Al cuarto día, un jueves, Elena nos dijo que el doctor Zilacxy, director de la clínica de Petit Clamart, nos recibiría el lunes al mediodía. El profesor Bourrichon había hablado con él por teléfono y le había pasado todos los resultados del examen médico de la niña mala, así como sus prescripciones y consejos. El viernes, fui a hablar con el señor Charnés, que me había hecho llamar por la secretaria de la agencia de traductores e intérpretes que dirigía. Me ofreció un contrato de trabajo de dos semanas, en Helsinki, bien pagado. Lo acepté. Cuando regresé a la casa, apenas abrí la puerta, oí voces y risitas en el dormitorio. Permanecí quieto, con la puerta entreabierta, escuchando. Hablaban en francés y una de las voces era la de la niña mala. La otra, delgadita, chillona, un poco vacilante, sólo podía ser la de Yilal. Se me mojaron las manos, de golpe. Permanecí extático. No alcancé a entender lo que decían, pero estaban jugando a algo, tal vez a las damas, tal vez al Yan-Ken-Po, y, a juzgar por las risitas, la pasaban muy bien. No me habían oído entrar. Cerré la puerta de calle despacio y avancé has ta el dormitorio, exclamando en voz alta, en francés:

—Apuesto a que juegan a las damas y que gana la niña mala.
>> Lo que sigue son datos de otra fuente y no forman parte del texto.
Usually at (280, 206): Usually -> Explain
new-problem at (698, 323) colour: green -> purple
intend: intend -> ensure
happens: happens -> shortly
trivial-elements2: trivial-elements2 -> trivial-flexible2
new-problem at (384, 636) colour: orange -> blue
Hubo un instantáneo silencio y cuando di un paso más y entré al dormitorio vi que tenían desplegado el tablero de damas en medio de la cama y que estaban sentados en las dos orillas opuestas, ambos inclinados sobre las fichas. La figurita de Yilal me miraba con los ojos relampagueando de orgullo. Y entonces, abriendo mucho la boca, dijo en francés:

—¡Gana Yilal!

—Me gana siempre, no hay derecho —aplaudió la niña mala—. Este niñito es un campeón.

—A ver, a ver, quiero ser juez de este partido —dije yo, dejándome caer en una esquina de la cama y escrutando el tablero—. Trataba de fingir la más absoluta naturalidad, como si nada extraordinario estuviera pasando, pero apenas podía respirar.